# Case Study - Multiple testing

In [2]:
from IPython.display import IFrame
IFrame('https://player.vimeo.com/video/355136255', width=600,height=400)

### Learning objective

|:--------------------------------------------------------------------|
| Explain methods for dealing with multiple testing                   |

## Synopsis

The management team at AAVAIL is preparing to deploy a large number of
teams each tasked with integration into a different new market.  They
claim to have a optimized the teams fairly with respect to skills and
experience.  They are asking you to come up with a framework to
evaluate the makeup of their teams.  They have not finished hiring and
creating all of the teams so naturally before you even get the data
you wanted to get a head start.

Getting a head start usually involves finding a similar dataset and
writing the code in a way that the new data, once obtained can be
added with little effort.

When we perform a large number of statistical tests, some will have
$p$-values less than the designated level of $\alpha$ (e.g. 0.05)
purely by chance, even if all the null hypotheses are really true.

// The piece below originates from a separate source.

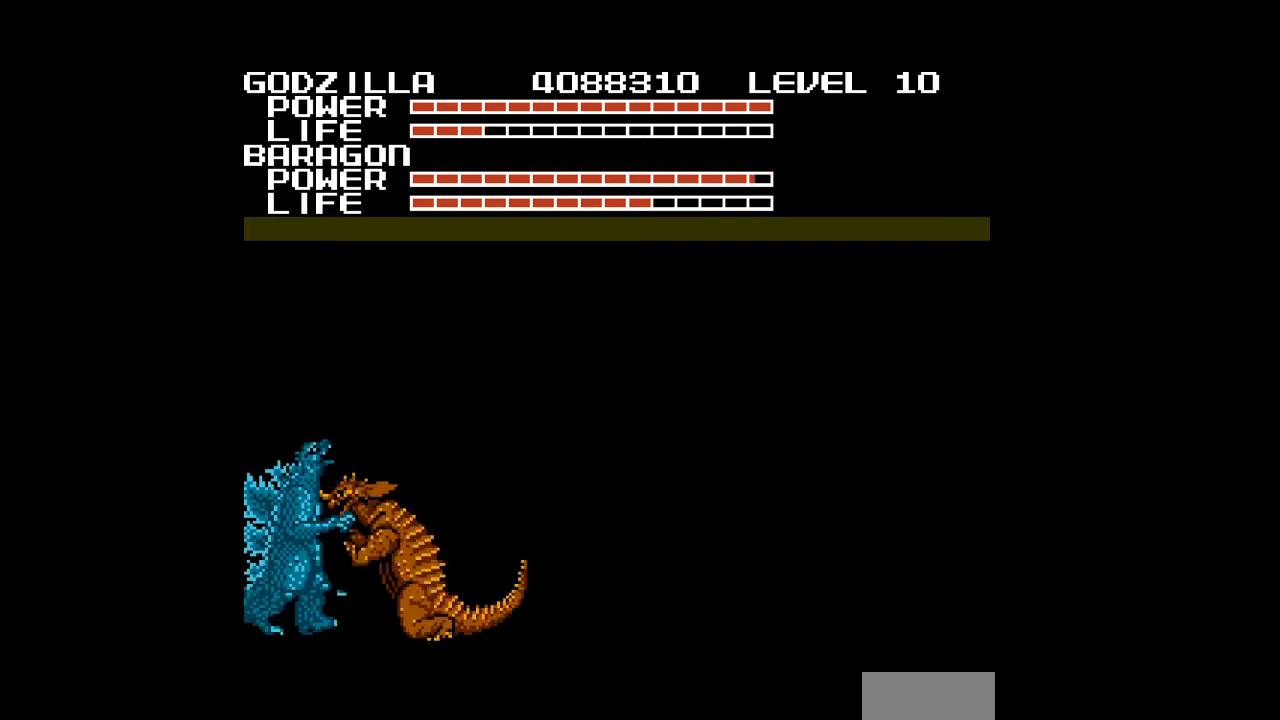
{"buttons": ["START"], "events": [[67, "START", "down"]]}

This is an inherent risk of using inferrential statistics.
Fortunately, there are several techniques to mitigate the risk.

We are going to look at the 2018 world cup data in this example.

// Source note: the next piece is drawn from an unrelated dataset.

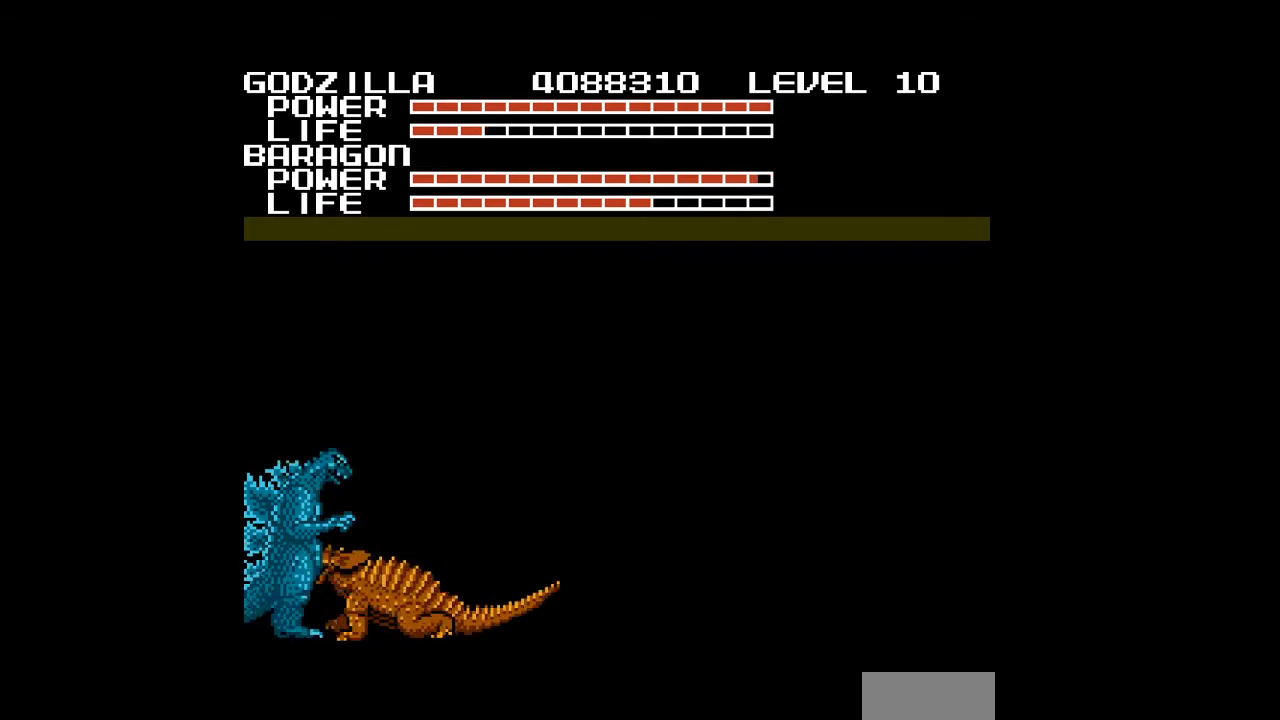
{"buttons": ["DPAD_UP", "DPAD_RIGHT"], "events": [[67, "DPAD_RIGHT", "down"], [167, "START", "up"], [200, "DPAD_UP", "down"]]}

The case study is comprised of the following sections:

1. Data Cleaning
2. Data Visualization
3. NHT
4. Adjust NHT results for multiple comparisons

Data science work that focuses on creating a predictive model is
perhaps the hallmark of the field today, but there are still many use
cases where [inferential
statistics](https://en.wikipedia.org/wiki/Statistical_inference) are
the best tool available. One issue with statistical inference is that
there are situations where [performing multiple
tests](https://en.wikipedia.org/wiki/Multiple_comparisons_problem) is
a logical way to accomplish a task, but it comes at the expense of an
increased rate of false positives or Type I errors.

In this case study you will apply techniques and knowledge from all of the units in Module 2.

## Getting started

**This unit is interactive**.  During this unit we encourage you to
  [open this file as a
  notebook](https://jupyter-notebook-beginner-guide.readthedocs.io/en/latest).
  Download the notebook from the following link then open it locally
  using a Jupyter server or use your IBM cloud account to login to
  Watson Studio.  Inside of Waston Studio cloud if you have not
  already ensure that this notebook is loaded as part of the *project*
  for this course. As a reminder fill in all of the places in this
  notebook marked with ***YOUR CODE HERE*** or ***YOUR ANSWER HERE***.
  The data and notebook for this unit are available below.

* [m2-u7-case-study.ipynb](m2-u7-case-study.ipynb)
* [worldcup-2018.csv](./data/worldcup-2018.csv)

This unit is organized into the following sections:

1. Data Processing
2. Data Summary
3. Investigative Visualization
4. Hypothesis testing

#### Resources

* [Creating or uploading a notebook in IBM cloud](https://dataplatform.cloud.ibm.com/docs/content/wsj/analyze-data/creating-notebooks.html)
* [Resources for multiple testing in Python](https://www.statsmodels.org/stable/generated/statsmodels.stats.multitest.multipletests.html)

In [1]:
import os
import re
import numpy as np
import pandas as pd
import scipy.stats as stats
import statsmodels as sm

import matplotlib.pyplot as plt
plt.style.use('seaborn')

%matplotlib inline

SMALL_SIZE = 8
MEDIUM_SIZE = 10
LARGE_SIZE = 12

plt.rc('font', size=SMALL_SIZE)          # controls default text sizes
plt.rc('axes', titlesize=SMALL_SIZE)     # fontsize of the axes title
plt.rc('axes', labelsize=MEDIUM_SIZE)    # fontsize of the x and y labels
plt.rc('xtick', labelsize=SMALL_SIZE)    # fontsize of the tick labels
plt.rc('ytick', labelsize=SMALL_SIZE)    # fontsize of the tick labels
plt.rc('legend', fontsize=SMALL_SIZE)    # legend fontsize
plt.rc('figure', titlesize=LARGE_SIZE)   # fontsize of the figure title

## Import the Data

Before we jump into the data it can be useful to give a little
background so that you can better understand the features.  Since the
dawn of statistics practitioners have been trying to find advantages
when it comes to games.  Much of this was motivated by gambling---here
we will look at the results from this tournament in a different way.
We are going to ask the simple question

 >Was the tournament setup in a fair way?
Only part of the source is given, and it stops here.